Aquatic Fungus Now a Threat to Terrestrial Frog Survival; Will they be the Next Amphibians to be Wiped Off the Map?

"Hidden by the name: A new fluorescent pumpkin toadlet from the Brachycephalus ephippium group (Anura: Brachycephalidae)".
A new fluorescent pumpkin toadlet from the Brachycephalus ephippium group Research Gate | Edélcio Muscat

An aquatic fungus had recently threatened to wipe off terrestrial frogs as it has done to the extinction of some species of amphibians.

Phys.org reported that in Brazil, researchers backed by FAPESP identified unprecedented death among a species of small frogs also called "pumpkin toadlets" found in the Atlantic Rainforest from any marine environment.

The said animals were severely infected by chytrid fungus also known as Batrachochytrium dendrobatidis, as described in Trends in Parasitology, which is causing chytridiomycosis.

The research presents that the fungus also threatens the terrestrial-breading amphibians with essential environmental functions, including controlling insects that spread illnesses like yellow fever, zika, and dengue.


Attacking Amphibian's Skin

According to the study's first author Diego Moura-Campos, the fungus is attacking the skin of amphibians, which is where it's exchanging gas with the external environment. Infection, he explained, is causing a physiological imbalance, and the animal dies eventually from a heart attack.
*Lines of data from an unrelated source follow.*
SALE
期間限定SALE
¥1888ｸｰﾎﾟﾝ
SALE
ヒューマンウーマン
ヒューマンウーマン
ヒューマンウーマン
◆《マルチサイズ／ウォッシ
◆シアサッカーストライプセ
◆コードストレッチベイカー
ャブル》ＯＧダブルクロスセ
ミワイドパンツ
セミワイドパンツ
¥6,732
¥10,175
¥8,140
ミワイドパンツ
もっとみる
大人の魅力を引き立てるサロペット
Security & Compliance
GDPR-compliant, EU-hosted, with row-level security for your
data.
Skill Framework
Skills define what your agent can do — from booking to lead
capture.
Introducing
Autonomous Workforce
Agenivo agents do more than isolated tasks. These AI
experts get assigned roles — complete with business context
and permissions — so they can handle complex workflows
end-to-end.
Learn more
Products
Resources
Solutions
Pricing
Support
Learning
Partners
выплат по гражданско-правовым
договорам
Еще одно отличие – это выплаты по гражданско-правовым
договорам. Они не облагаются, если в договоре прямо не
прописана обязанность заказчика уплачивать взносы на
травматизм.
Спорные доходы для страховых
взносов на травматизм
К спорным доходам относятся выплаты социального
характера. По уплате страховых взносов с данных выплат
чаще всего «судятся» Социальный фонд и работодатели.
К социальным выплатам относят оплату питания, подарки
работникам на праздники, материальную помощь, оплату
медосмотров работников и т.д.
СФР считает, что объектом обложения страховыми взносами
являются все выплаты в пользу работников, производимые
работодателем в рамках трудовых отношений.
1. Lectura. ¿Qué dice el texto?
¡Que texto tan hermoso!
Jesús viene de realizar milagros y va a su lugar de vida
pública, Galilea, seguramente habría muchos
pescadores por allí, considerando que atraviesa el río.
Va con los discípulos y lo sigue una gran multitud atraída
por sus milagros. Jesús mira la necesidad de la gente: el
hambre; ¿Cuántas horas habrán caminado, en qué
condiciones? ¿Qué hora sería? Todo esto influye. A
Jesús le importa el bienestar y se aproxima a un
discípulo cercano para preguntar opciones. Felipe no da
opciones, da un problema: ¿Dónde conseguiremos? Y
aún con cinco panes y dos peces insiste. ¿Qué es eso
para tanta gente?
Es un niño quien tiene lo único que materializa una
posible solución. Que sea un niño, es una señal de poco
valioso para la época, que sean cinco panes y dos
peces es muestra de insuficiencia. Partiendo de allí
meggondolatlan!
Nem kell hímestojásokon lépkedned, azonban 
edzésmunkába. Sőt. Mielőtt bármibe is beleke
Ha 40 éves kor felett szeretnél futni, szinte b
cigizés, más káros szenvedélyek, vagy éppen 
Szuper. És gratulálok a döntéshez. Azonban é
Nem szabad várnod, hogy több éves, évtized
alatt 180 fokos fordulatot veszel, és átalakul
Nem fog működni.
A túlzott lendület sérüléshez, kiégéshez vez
The research was carried out while Moura-Campos was doing his master's research at the University of Campina's Institute of Biology or IB-UNICAMP in the Sao Pao, with a Brazilian Ministry of education's Coordination for the Improvement of Higher Education Personal scholarship.

Professor Luis Felipe Toledo, from IB-UNICAMP, who's also co-author of the study published in Biological Conversation said, they have studied the fungus from various angles. However, they have rarely had the unfortunate opportunity to view animals that die from fungal infection in the wild. He also said this is a pioneering study to exhibit the phenomenon in Brazil.
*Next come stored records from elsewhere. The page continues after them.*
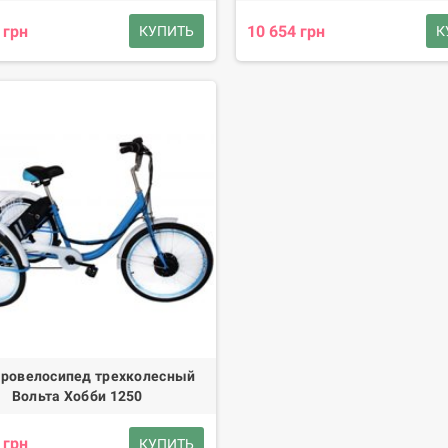
 грн
10 654 грн
КУПИТЬ
К
ровелосипед трехколесный
Вольта Хобби 1250
 грн
КУПИТЬ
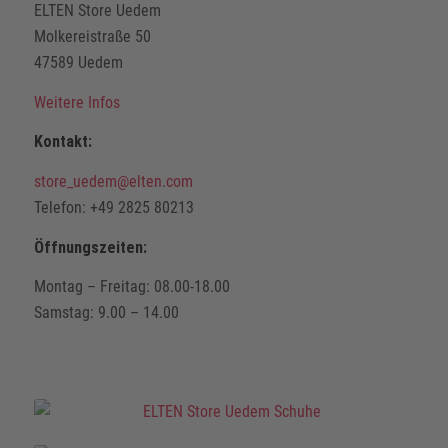
ELTEN Store Uedem
Molkereistraße 50
47589 Uedem
Weitere Infos
Kontakt:
store_uedem@elten.com
Telefon: +49 2825 80213
Öffnungszeiten:
Montag – Freitag: 08.00-18.00
Samstag: 9.00 – 14.00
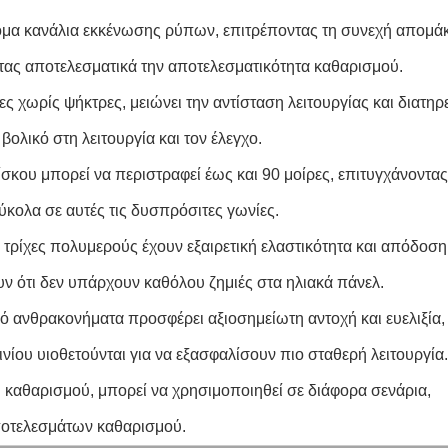
όμα κανάλια εκκένωσης ρύπων, επιτρέποντας τη συνεχή απομ
τας αποτελεσματικά την αποτελεσματικότητα καθαρισμού.
ς χωρίς ψήκτρες, μειώνει την αντίσταση λειτουργίας και διατηρε
ολικό στη λειτουργία και τον έλεγχο.
σκου μπορεί να περιστραφεί έως και 90 μοίρες, επιτυγχάνοντα
ύκολα σε αυτές τις δυσπρόσιτες γωνίες.
ς τρίχες πολυμερούς έχουν εξαιρετική ελαστικότητα και απόδοσ
υν ότι δεν υπάρχουν καθόλου ζημιές στα ηλιακά πάνελ.
 ανθρακονήματα προσφέρει αξιοσημείωτη αντοχή και ευελιξία,
μινίου υιοθετούνται για να εξασφαλίσουν πιο σταθερή λειτουργία.
καθαρισμού, μπορεί να χρησιμοποιηθεί σε διάφορα σενάρια,
αποτελεσμάτων καθαρισμού.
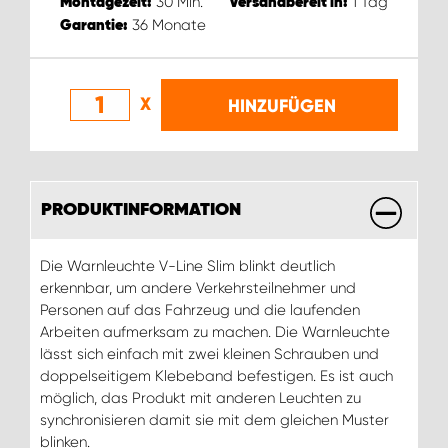
30
Min.
1
Tag
Montagezeit:
Versandbereit in:
36
Monate
Garantie:
X
HINZUFÜGEN
PRODUKTINFORMATION
Die Warnleuchte V-Line Slim blinkt deutlich
erkennbar, um andere Verkehrsteilnehmer und
Personen auf das Fahrzeug und die laufenden
Arbeiten aufmerksam zu machen. Die Warnleuchte
lässt sich einfach mit zwei kleinen Schrauben und
doppelseitigem Klebeband befestigen. Es ist auch
möglich, das Produkt mit anderen Leuchten zu
synchronisieren damit sie mit dem gleichen Muster
blinken.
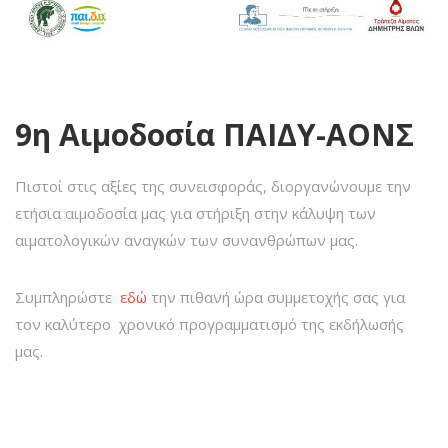
9η Αιμοδοσία ΠΑΙΔΥ-ΑΟΝΣ
Πιστοί στις αξίες της συνεισφοράς, διοργανώνουμε την
ετήσια αιμοδοσία μας για στήριξη στην κάλυψη των
αιματολογικών αναγκών των συνανθρώπων μας.
Συμπληρώστε
εδώ
την πιθανή ώρα συμμετοχής σας για
τον καλύτερο χρονικό προγραμματισμό της εκδήλωσής
μας.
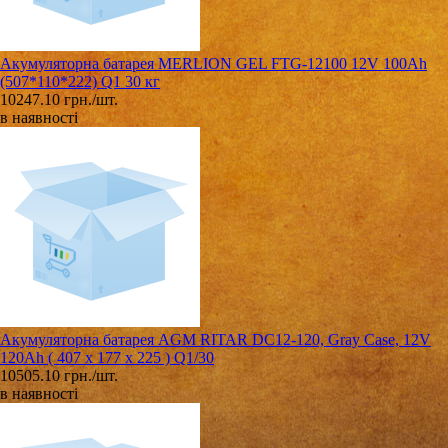
Акумуляторна батарея MERLION GEL FTG-12100 12V 100Ah
(507*110*222) Q1 30 кг
10247.10 грн./шт.
в наявності
Акумуляторна батарея AGM RITAR DC12-120, Gray Case, 12V
120Ah ( 407 x 177 x 225 ) Q1/30
10505.10 грн./шт.
в наявності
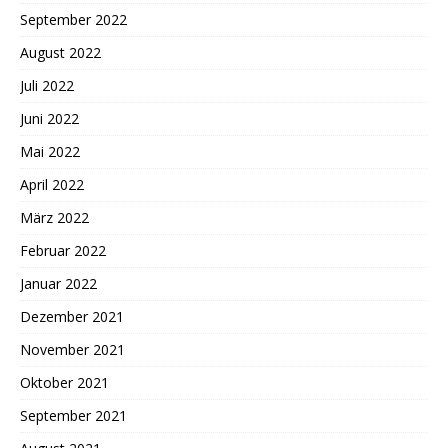
September 2022
August 2022
Juli 2022
Juni 2022
Mai 2022
April 2022
März 2022
Februar 2022
Januar 2022
Dezember 2021
November 2021
Oktober 2021
September 2021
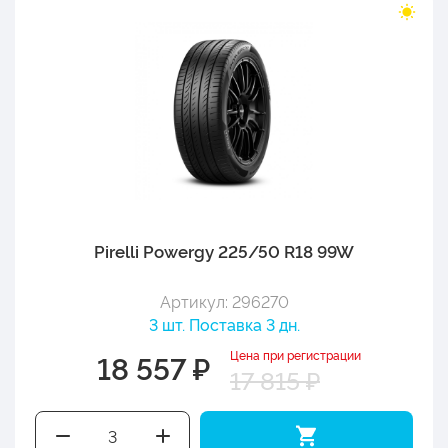
Pirelli Powergy 225/50 R18 99W
Артикул: 296270
3 шт. Поставка 3 дн.
Цена при регистрации
18 557 ₽
17 815 ₽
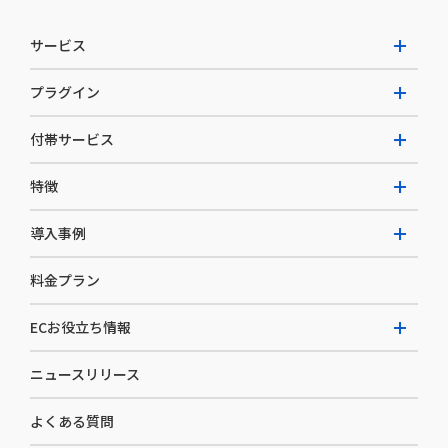
サービス
プラグイン
W2 Commerce Unified
付帯サービス
W2 Commerce Repeat
拡張プラグイン一覧
よくある質問
特徴
W2 Commerce BtoB
AI buddy
決済サービス
W2 Commerce Asia
導入事例
EC運用構築支援・運用支援
メディアコマースとは
料金プラン
カスタマーサクセス
選ばれる理由
導入企業インタビュー
セキュリティ
ECお役立ち情報
開発体制
導入企業一覧
デザイン制作
ニュースリリース
ECノウハウ
コンサルティング
よくある質問
お役立ち資料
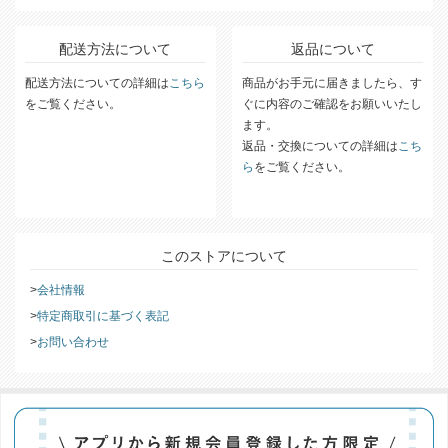
※一部対象外の地域があります。
詳細な送料については
こちら
をご覧ください。
配送方法について
返品について
配送方法についての詳細は
こちら
商品がお手元に届きましたら、す
をご覧ください。
ぐに内容のご確認をお願いいたし
ます。
返品・交換についての詳細は
こち
ら
をご覧ください。
このストアについて
会社情報
特定商取引に基づく表記
お問い合わせ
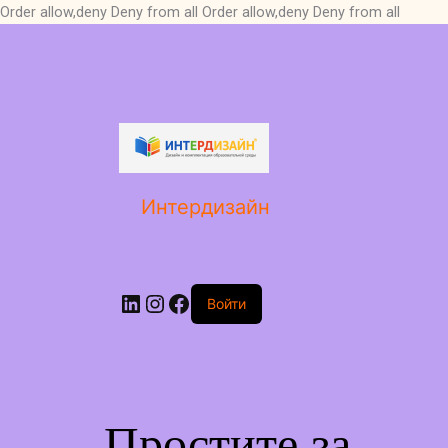
Order allow,deny Deny from all
Order allow,deny Deny from all
LinkedIn
Instagram
Facebook
Интердизайн
Войти
Простите за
If an amphibian gets infected and eventually dies, it doesn't mean the fungus is the reason for its death. Possibly, it's coexisting with the pathogen without the disease being developed.

In this circumstance, the researchers were certain it was the reason for the death of the animals as they experienced the right symptoms like weight loss, intensely sloughing skin, and extremely high load infections explained Toledo, who's the principal investigator, as well, for another job that concentrates in understanding the manner the fungus is spreading in nature.

Lack of Tadpole

The study authors said they believe direct-developing species, reproducing on land and don't have a tadpole, with terrestrial eggs that hatch as completely formed miniature adults are even less adjusted to the fungus.

Aquatic species have been in contact with the pathogen for longer periods and may have developed a level of resistance to infection.

Based on the observation of Moura-Campos, morbidity and mortality in infected frogs during a field investigation carried out on the Serra do Japi Biological Reserve in Jundiai, Sao Paulo, from May 2018 to May 2019.

Inquisitively, dead and dying individuals of such species Brachycephalus rotenbergae, as described in Sci-News.com were discovered following an unusual period of drought.

Guilherme Becker, a University of Alabama professor in the United States, said such animals are quite tiny and difficult to search. After they died, they decompose fast.

Discovering nine of them dead or severely ill in a short span of time, Becker added, "As we did, proposes others perhaps, died, too."

Trade-in Frog Meat

The fungus first came from Asia and has potentially spread globally due to the trade-in frog meat. Species eaten by humans for this purpose, like the American bullfrog or Rana catesbeiana, are resistant to the fungus and can be bearers minus infection.

A paper that came out in the Science journal in 2018, with Toledo as one of the co-authors, the fungus originally came from the Korean peninsula. It spread to other areas of the world during the 20th century.

According to Becker, amphibians are essential to ecosystems. He added, their biomass in forests is huge.

They function as food for a great range of other animals, consume arthropods in the wild, and regulate communities of invertebrates.

In this space of aquatic animals, most are herbivorous in the tadpole phase and eat phytoplankton, which could overcome environments if not for the young frogs.

Related information about aquatic fungus threatening frog population is shown on National Geographic's YouTube video below:


Check out more news and information on Animals in Science Times.